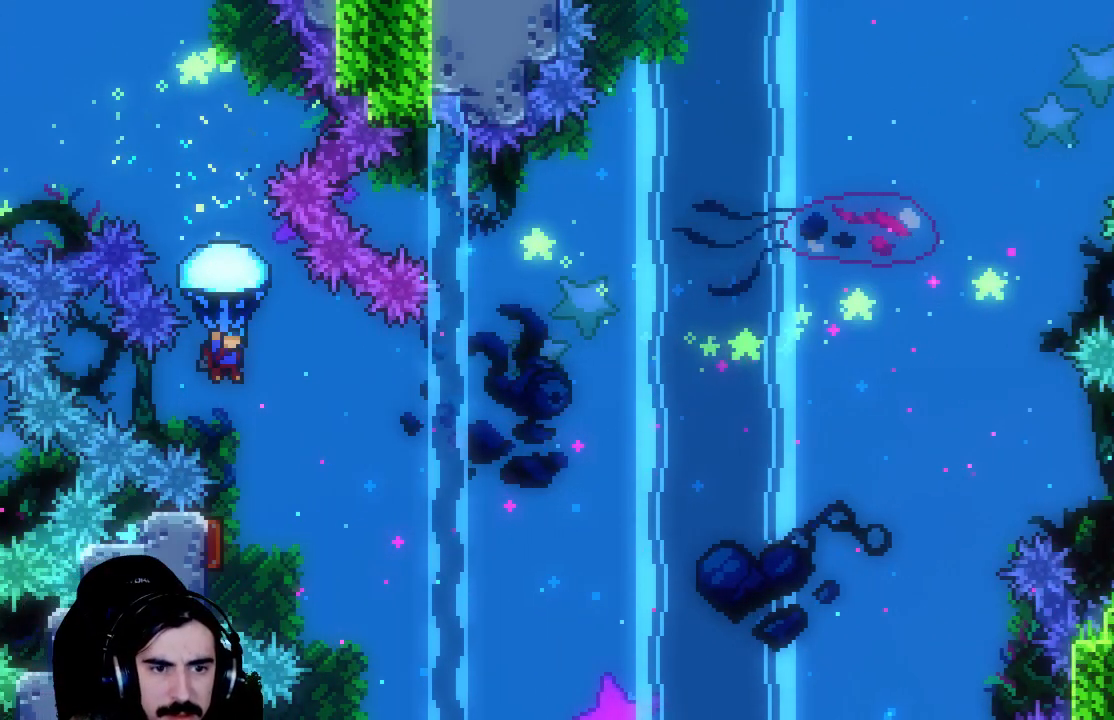
{"buttons": ["R2"], "left_stick": "center", "events": []}
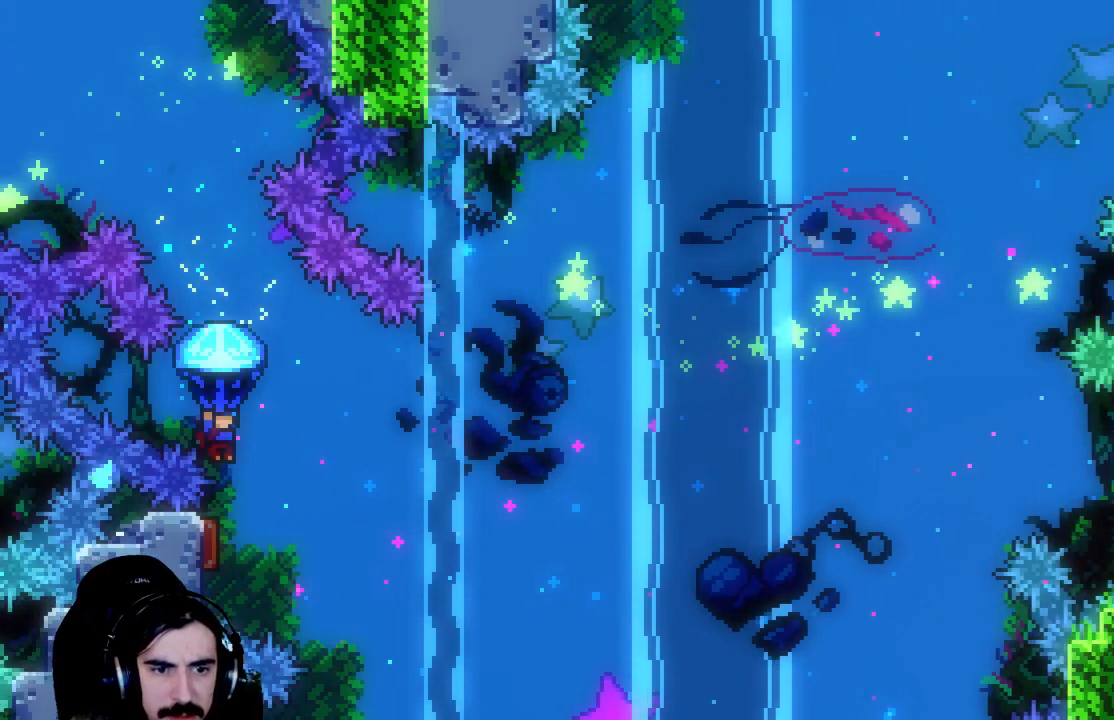
{"buttons": ["R2", "DPAD_RIGHT"], "left_stick": "center", "events": [[467, "DPAD_RIGHT", "down"]]}
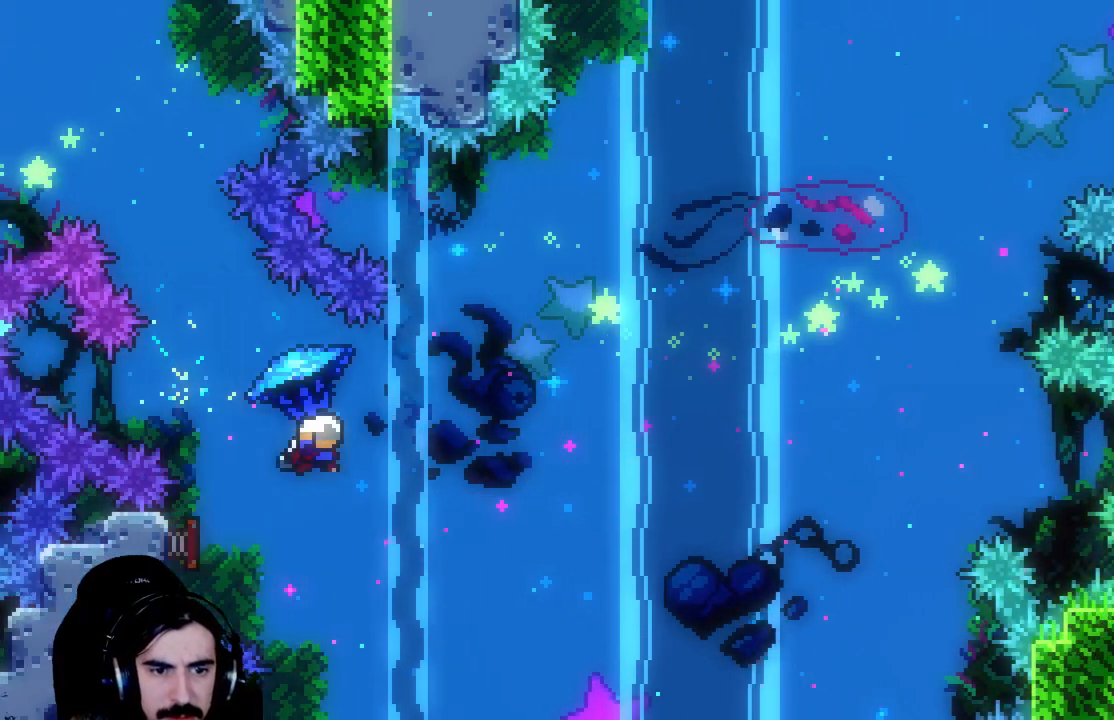
{"buttons": ["DPAD_UP", "DPAD_RIGHT"], "left_stick": "center", "events": [[333, "DPAD_UP", "down"], [483, "R2", "up"]]}
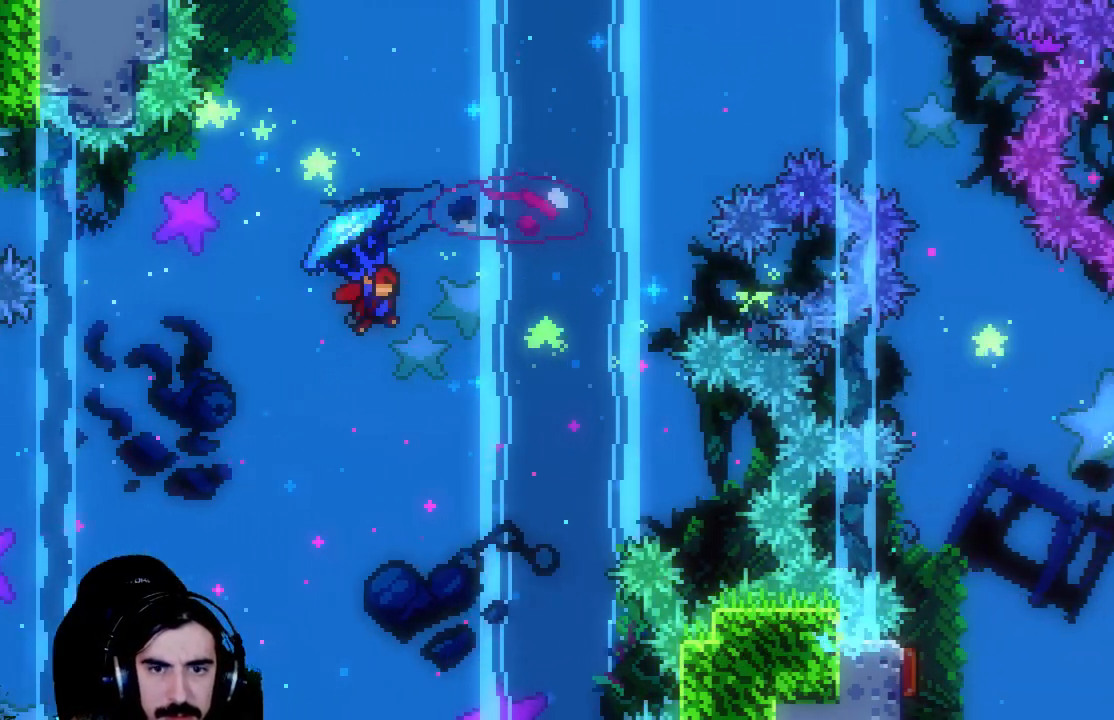
{"buttons": ["X", "R2", "DPAD_UP", "DPAD_RIGHT"], "left_stick": "center", "events": [[183, "R2", "down"], [183, "X", "down"]]}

◇ ◇ ◇ ◇ ◇

WHAT THE TASK REQUIRES -
Retype the data in full. Images do not go in the copy.

EXERCISE RESULT -
{"buttons": ["R2"], "left_stick": "center", "events": []}
{"buttons": ["R2", "DPAD_RIGHT"], "left_stick": "center", "events": [[467, "DPAD_RIGHT", "down"]]}
{"buttons": ["DPAD_UP", "DPAD_RIGHT"], "left_stick": "center", "events": [[333, "DPAD_UP", "down"], [483, "R2", "up"]]}
{"buttons": ["X", "R2", "DPAD_UP", "DPAD_RIGHT"], "left_stick": "center", "events": [[183, "R2", "down"], [183, "X", "down"]]}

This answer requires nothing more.